What is required
Look through the entries below. Report each line that has the word "серебро" in it.

[Saved entries]
::::::::::

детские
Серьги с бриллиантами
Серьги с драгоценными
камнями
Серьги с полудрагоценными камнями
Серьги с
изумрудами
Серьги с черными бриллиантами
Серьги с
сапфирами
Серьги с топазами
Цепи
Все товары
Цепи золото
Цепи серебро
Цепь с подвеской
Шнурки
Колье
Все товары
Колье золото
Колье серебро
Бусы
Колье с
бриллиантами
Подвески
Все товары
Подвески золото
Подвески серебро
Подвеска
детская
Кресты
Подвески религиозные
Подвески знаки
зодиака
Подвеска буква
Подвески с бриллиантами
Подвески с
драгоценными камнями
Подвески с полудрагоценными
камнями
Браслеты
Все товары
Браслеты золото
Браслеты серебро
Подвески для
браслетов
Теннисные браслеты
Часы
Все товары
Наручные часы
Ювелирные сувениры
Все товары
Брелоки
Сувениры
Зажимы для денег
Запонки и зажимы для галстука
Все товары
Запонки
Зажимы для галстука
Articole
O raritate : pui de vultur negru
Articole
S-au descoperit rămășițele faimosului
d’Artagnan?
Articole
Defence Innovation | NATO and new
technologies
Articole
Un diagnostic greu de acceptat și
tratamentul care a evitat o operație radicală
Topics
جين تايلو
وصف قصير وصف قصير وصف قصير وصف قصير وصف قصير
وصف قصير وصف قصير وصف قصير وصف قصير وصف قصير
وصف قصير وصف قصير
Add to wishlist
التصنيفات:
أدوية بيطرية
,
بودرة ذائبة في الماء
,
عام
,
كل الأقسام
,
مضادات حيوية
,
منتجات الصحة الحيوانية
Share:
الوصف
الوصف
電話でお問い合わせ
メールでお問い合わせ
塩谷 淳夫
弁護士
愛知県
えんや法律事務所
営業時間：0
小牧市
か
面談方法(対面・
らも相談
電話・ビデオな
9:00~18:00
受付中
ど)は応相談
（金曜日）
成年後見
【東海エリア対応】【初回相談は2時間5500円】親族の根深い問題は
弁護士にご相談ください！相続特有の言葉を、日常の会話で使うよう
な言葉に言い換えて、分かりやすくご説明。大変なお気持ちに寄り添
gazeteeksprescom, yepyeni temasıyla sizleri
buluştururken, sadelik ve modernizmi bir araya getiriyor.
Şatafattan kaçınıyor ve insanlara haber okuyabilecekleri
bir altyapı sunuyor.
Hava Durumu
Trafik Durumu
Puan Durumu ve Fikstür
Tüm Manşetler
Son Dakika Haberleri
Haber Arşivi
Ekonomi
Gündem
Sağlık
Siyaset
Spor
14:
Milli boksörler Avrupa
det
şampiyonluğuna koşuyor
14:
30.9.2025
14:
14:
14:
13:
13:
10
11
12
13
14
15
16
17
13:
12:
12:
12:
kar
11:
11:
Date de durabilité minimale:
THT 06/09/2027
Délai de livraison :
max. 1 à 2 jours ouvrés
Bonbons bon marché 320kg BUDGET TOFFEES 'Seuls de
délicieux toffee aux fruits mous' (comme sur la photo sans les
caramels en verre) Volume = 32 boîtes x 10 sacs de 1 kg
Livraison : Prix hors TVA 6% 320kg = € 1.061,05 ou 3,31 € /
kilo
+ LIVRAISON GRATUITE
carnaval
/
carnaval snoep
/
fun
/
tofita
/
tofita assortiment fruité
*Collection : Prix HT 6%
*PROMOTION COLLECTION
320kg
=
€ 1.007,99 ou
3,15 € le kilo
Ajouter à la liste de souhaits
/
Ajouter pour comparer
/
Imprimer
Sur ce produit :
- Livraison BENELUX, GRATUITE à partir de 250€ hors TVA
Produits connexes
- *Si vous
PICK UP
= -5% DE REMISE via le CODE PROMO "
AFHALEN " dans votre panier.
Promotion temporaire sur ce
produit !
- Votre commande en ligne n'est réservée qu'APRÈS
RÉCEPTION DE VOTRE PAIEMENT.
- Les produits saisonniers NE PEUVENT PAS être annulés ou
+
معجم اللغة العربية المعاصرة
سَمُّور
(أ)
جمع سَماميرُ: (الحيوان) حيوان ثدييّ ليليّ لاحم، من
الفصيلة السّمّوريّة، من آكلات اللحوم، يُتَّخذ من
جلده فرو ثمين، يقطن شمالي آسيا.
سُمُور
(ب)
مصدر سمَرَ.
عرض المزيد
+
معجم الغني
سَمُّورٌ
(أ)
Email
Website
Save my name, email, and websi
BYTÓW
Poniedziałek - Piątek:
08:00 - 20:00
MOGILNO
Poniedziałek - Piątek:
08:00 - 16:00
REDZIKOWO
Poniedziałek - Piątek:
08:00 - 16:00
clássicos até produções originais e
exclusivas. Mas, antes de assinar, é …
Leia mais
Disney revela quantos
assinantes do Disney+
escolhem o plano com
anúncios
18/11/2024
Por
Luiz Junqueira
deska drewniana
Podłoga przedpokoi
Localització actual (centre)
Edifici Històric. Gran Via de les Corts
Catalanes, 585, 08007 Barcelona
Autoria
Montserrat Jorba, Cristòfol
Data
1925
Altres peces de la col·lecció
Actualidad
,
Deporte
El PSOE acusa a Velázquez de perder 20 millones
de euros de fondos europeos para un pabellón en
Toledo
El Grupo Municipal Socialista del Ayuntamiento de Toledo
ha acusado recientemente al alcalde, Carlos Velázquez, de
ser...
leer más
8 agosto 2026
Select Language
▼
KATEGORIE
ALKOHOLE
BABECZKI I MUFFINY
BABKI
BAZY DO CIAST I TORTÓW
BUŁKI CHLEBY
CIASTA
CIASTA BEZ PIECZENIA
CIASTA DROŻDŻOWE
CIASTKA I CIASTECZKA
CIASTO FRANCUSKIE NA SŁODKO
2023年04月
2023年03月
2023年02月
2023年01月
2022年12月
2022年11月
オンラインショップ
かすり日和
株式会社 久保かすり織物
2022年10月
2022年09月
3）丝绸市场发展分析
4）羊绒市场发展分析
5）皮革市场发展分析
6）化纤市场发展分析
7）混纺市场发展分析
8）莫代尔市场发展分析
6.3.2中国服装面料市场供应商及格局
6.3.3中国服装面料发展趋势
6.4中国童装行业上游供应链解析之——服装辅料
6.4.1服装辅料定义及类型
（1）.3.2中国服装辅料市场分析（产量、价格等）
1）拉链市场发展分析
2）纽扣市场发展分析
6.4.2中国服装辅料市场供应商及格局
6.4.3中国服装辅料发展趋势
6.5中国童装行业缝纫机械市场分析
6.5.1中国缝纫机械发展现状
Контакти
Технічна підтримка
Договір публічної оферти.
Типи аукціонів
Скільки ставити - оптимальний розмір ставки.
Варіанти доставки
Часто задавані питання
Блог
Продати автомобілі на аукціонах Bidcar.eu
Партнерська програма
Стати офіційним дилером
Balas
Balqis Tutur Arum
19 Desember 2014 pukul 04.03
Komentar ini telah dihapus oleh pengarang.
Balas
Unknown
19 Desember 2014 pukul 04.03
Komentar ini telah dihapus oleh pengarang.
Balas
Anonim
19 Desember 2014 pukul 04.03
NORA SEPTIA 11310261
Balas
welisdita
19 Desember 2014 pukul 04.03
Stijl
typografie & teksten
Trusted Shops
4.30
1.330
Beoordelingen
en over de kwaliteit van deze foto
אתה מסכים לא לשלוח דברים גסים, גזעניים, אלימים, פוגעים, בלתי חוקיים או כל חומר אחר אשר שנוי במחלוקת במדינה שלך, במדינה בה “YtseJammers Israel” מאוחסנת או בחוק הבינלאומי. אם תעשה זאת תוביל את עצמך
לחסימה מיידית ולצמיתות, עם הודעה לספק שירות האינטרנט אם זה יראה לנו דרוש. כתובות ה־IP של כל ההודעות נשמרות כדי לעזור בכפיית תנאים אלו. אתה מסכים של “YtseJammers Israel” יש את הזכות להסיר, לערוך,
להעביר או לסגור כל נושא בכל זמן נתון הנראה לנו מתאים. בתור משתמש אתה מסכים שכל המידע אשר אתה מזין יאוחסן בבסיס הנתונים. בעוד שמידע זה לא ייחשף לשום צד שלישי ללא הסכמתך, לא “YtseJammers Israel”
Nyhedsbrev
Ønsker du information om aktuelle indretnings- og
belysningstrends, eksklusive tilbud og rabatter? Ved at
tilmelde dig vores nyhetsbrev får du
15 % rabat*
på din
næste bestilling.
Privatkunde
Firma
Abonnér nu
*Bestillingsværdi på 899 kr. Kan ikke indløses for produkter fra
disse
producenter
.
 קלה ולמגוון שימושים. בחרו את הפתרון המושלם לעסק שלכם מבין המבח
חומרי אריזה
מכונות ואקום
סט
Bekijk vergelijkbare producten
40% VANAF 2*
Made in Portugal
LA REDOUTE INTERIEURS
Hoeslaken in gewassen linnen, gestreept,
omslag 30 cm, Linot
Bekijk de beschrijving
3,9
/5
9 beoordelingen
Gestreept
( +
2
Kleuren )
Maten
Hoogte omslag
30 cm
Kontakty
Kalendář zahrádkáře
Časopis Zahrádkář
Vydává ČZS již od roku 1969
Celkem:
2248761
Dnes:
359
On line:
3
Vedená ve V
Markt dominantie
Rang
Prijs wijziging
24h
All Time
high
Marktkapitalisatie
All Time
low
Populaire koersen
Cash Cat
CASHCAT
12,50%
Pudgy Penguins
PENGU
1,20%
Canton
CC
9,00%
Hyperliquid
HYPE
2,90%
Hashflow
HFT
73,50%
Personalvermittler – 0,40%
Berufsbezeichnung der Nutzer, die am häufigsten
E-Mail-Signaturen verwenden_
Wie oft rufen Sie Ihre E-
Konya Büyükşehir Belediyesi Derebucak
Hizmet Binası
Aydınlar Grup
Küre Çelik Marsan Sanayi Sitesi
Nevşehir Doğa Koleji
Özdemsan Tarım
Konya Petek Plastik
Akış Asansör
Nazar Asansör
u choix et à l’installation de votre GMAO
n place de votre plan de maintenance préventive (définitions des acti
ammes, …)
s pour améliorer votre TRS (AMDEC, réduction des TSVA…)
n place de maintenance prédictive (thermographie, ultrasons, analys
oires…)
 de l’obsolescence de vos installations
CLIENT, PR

::::::::::

The answer
Цепи серебро
Колье серебро
Подвески серебро
Браслеты серебро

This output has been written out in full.